The Joint Opposition (JO) yesterday backed Higher Education and Cultural Affairs Minister Dr. Wijeyadasa Rajapakse’s move to pressure university academics and officials to repay what they owed to the state, by publishing the names of defaulters as well as guarantors.
The head of the JO’s Economic Research Unit Bandula Gunawardena said that he believed tangible measures should be taken to recover loans. The issue was taken up at JO briefing at a temple in Punchi Borella. Gampaha District MP attorney-at-law Sisira Jayakody refrained from commenting on the issue.
Gunawardena said that there was nothing wrong in revealing the names of those who hadn’t paid loans. The former Education Minister said so when The Island sought his views on the Higher Education and the University Grants Commission (UGC) taking unprecedented measure to pressure defaulters and guarantors. A Government advertisement also revealed they owed Rs 813 mn.
However, similar tactics should be taken in respect of others, including lawmakers, Gunawardena said, alleging that under the current dispensation loans amounting to millions of Rupees given to various catchers had been written off. Gunawardena challenged the government to reveal all defaulters.
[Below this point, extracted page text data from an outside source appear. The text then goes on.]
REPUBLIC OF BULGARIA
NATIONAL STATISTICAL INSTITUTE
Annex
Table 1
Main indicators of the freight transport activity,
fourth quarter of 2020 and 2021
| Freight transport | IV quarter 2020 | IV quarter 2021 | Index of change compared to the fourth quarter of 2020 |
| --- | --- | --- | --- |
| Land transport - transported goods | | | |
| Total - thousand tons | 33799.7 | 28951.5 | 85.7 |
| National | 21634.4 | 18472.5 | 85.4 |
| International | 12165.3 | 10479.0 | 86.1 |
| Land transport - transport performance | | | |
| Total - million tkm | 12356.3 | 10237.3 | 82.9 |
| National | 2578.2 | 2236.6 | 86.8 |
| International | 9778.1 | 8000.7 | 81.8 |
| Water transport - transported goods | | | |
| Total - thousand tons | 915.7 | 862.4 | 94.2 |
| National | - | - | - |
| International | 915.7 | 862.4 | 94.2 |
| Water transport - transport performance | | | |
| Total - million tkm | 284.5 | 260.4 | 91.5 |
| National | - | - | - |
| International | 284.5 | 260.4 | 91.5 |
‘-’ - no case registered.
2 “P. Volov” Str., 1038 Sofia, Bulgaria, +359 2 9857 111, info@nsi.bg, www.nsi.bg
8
When The Island pointed out that some of his colleagues as well as their supporters, too, could end up in various lists, Gunwardena said it didn’t matter.
Gunawardena alleged that Finance and Media Minister Mangala Samaraweera recently tried to indicate that he (Gunawardena) may not have properly paid income taxes. Declaring that he would reveal his payments records next week for a period of five, perhaps ten years, Gunawardena challenged Samaraweera to do the same. Gunawardena said that both Samaraweera and the former Finance Minister should reveal their records. When The Island asked whether Gunawardena was referring to former President Mahinda Rajapaksa, who held the finance portfolio in the previous government, he said the reference was to Ravi Karunanayake.
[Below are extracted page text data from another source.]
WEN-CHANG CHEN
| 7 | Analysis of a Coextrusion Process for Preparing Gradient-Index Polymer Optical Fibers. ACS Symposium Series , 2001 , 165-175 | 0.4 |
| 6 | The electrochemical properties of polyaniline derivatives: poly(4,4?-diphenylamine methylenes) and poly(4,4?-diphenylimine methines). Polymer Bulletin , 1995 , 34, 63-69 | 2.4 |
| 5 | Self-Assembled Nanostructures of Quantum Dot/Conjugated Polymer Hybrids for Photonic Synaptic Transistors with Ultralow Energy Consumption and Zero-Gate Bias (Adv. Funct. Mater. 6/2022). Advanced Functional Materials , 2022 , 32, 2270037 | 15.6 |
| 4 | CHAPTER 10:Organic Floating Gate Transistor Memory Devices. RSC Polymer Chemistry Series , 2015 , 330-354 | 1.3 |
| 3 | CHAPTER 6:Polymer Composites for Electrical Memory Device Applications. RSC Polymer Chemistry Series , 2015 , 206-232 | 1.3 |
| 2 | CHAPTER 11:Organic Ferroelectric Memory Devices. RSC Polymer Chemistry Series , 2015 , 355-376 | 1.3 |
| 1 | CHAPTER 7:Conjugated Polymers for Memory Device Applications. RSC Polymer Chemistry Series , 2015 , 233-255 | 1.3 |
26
The Island sought an explanation from the JO how lawmakers could justify well over Rs 20 mn received for each vehicle imported in terms of special permits issued to members and sold since the last parliamentary poll, Gunawardena said that let everything be revealed.
Gunawardena pointed out that the government recently suspended the vehicle imports under various duty free schemes following the unprecedented depreciation of Rupee against the USD.
At the onset of the media briefing, Gunawardena alleged that the country was now experiencing the worst ever economic crisis due to rampant waste, corruption, irregularities and mismanagement.
The Sirisena-Wickremesinghe government was taking advantage of the crisis to facilitate clandestine efforts to privatize two major state banks, the Bank of Ceylon and the People’s Bank with a joint asset base of over Rs. 3,500 bn. Gunawardena said that the current situation should be examined against the backdrop of massive treasury bond scams perpetrated by the government in February 2015 and March 2016.
Regardless of the worsening crisis, the government was looking after the interests of various politically influential persons.
Gunawardena flayed the government for not inquiring into the circumstances under which the Bank of Ceylon provided funds required by the Perpetual Treasuries Limited (PTL) to carry out its operations. Gunnwardena pointed out that Sri Lanka’s premier bank’s involvement with the PTL transpired before the Presidential Commission of Inquiry (PCI) last year. But, the government conveniently turned a blind eye to PCI revelations, Gunawardena said.
Gunawardena claimed that President Sirisena and the UNP were engaged in a battle over the state banks with the latter ignoring directive issued by the President to replace board of directors of both banks. Gunawardena asserted that President Sirisena was helpless and couldn’t ensure implementation of instructions issued by his office.
Gunawardena recalled how the then President Ranasinghe Premadasa acted swiftly and decisively when Dingiri Banda Wijetunga declared in parliament that both state banks were bankrupt. Gunawardena said that former President Mahinda Rajapaksa intervened in 2007 to save the Seylan Bank.
The JO heavyweight warned of dire consequences unless the government took corrective measures. The MP revealed that several exporters had brought to their notice the possibility of Australian banks declining to accept letters of credit issued by the two state banks.
Gunawardena warned of state sector bank employees resorting to trade union action against the moves to privatise them. A two-day state bank strike launched on a Thursday could bring immense pressure on the government as all transactions would be affected over a period of four days, Gunawardena said.
Current Rupee crisis had messed up the economy, Gunawardena said that in some parts of the country, including Anuradhapura those engaged in lucrative illegal currency market were engaged in collecting US Dollars. Gunawardena said those collecting USD in Anuradhapura paid Rs 175 for each USD whereas the official buying rate was Rs 173, he said.
The MP said that the government was planning to slap yet another tax on the banks. The banks wouldn’t have any other option than passing the burden to their customers, Gunawardena said.